● **Task**: All lines in the data bearing the string "till" should be identified and copied.

#####

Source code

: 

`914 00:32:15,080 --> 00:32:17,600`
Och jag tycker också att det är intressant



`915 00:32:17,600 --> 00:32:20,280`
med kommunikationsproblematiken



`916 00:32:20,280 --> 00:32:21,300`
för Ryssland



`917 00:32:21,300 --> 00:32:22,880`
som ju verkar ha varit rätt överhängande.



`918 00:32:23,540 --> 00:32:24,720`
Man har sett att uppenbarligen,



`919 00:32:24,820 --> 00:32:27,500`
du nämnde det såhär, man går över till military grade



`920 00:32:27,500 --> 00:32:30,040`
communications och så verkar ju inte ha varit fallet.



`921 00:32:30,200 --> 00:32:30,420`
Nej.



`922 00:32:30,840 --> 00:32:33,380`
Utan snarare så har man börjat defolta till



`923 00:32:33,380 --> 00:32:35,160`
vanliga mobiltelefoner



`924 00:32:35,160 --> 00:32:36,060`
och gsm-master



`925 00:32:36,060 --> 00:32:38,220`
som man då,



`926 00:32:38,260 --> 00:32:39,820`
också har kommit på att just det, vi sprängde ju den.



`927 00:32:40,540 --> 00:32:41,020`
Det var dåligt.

#####

● **Response below**:
du nämnde det såhär, man går över till military grade
Utan snarare så har man börjat defolta till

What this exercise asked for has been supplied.